Clinton’s appearance with Obama is noteworthy because it signals the beginning of the Obama-Romney head-to-head battle for the White House but it also helps to advance the president’s fundraising, which totals about $350 million so far.

Last weekend, Clinton, who remains perhaps the most popular ex-president in history, helped Obama raise about $2 million. Tickets to Sunday’s outdoor reception cost $1,000 and up, and Obama and Clinton later addressed a more exclusive dinner for 80 people who paid $20,000 each.

“I think he’s done a good job,” Clinton said. “We are going in the right direction under President Obama’s leadership.”

What a difference four years makes.

During the brutal 2008 campaign, Obama and Bill Clinton experienced some rocky moments when Hillary Clinton ran for president and there was clearly tension between Obama and the Clintons that lasted for months. But today, all is forgiven — at least politically.

Now, seven months before Election Day, it’s all about rallying around Obama, showing a unified Democratic Party, and beating Romney, the Republican billionaire.

“All roads lead to reelection cooperation,” Hank Sheinkopf, a Democratic consultant, told The Washington Post. “The Clinton muscle on the campaign trail and no party schism helps Obama. And [it] keeps Bill Clinton’s legacy intact.”

Clinton’s enthusiastic endorsement of Obama coincided with the Obama campaign’s release of a new campaign video, “The Road We’ve Traveled,” which features Clinton discussing the operation – and never-seen footage — that led to the killing of Osama bin Laden.

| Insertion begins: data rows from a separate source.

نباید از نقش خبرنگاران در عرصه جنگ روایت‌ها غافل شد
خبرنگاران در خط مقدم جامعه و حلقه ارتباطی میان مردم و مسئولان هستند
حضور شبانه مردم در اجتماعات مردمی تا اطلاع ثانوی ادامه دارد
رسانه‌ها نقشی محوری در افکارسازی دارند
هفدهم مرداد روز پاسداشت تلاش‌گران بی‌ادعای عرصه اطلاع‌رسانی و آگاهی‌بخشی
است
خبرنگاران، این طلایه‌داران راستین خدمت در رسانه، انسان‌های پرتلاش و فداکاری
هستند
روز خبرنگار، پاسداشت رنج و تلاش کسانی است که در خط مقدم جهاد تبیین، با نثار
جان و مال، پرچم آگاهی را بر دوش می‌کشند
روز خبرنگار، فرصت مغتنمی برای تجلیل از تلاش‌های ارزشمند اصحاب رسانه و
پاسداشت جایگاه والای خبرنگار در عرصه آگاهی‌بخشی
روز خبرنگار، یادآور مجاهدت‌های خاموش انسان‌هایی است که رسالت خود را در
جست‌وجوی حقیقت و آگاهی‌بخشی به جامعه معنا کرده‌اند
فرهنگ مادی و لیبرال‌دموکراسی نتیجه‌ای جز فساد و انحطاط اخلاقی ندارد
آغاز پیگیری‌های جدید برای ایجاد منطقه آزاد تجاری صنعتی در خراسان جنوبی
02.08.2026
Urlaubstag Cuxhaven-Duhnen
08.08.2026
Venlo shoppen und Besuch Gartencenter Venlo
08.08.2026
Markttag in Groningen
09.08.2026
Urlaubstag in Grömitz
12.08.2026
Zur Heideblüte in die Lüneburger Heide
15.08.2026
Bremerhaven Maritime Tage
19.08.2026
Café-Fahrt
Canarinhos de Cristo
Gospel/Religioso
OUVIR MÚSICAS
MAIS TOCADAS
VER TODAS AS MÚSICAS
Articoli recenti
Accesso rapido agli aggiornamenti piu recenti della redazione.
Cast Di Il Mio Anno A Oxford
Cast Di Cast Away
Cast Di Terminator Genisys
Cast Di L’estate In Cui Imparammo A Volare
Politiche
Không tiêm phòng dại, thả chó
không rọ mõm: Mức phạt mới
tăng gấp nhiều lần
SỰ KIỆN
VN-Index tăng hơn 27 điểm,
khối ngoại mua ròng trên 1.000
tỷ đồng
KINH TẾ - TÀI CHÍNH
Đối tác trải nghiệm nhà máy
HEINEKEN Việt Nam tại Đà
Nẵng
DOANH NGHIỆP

But not everyone who supported Hillary Clinton for president has come around to Bill Clinton’s way of thinking.

Bob Johnson, for example, the founder of BET, has yet to endorse Obama – and, truth be told, he may never embrace the president. Last year, Johnson was widely criticized by black Democrats for condemning Obama on Fox News. Johnson said he didn’t agree with Obama saying that America’s wealthy citizens should pay more in taxes.

“Well, I think the president has to recalibrate his message,” said Johnson, who remains loyal to the Clintons. “You don’t get people to like you by attacking them or demeaning their success. You know, I grew up in a family of 10 kids, first one to go to college, and I’ve earned my success. I’ve earned my right to fly private if I choose to do so.

“And by attacking me it is not going to convince me that I should take a bigger hit because I happen to be wealthy,” Johnson said. “I’ve tried poor and I tried rich and I like rich better. It doesn’t mean that I am a bad guy.”

Meanwhile, Obama, who speaks more candidly at private fundraisers, told supporters that being president keeps him grounded.

“There’s nothing more humbling, actually, than being President,” Obama said last weekend. “It’s a strange thing. Suddenly you’ve got all the pomp and the circumstance and you’ve got the helicopters and you’ve got the Air Force One …But the reason it’s humbling is because you wake up every morning and you know there are folks out there still hurting, especially in what we’ve been going through over the last four years.”

“And you want to just be able to help each one of those people, one by one, because they’re deserving of it; because they represent what’s best in America,” the president added. “And you know that at the end of the day, no matter how hard you work, there’s still going to be some stuff left undone. And you also know that you’re going to make mistakes and there are going to be times where your team makes mistakes. And so your mind doesn’t rest because you’re constantly thinking, what else do I need to be doing?”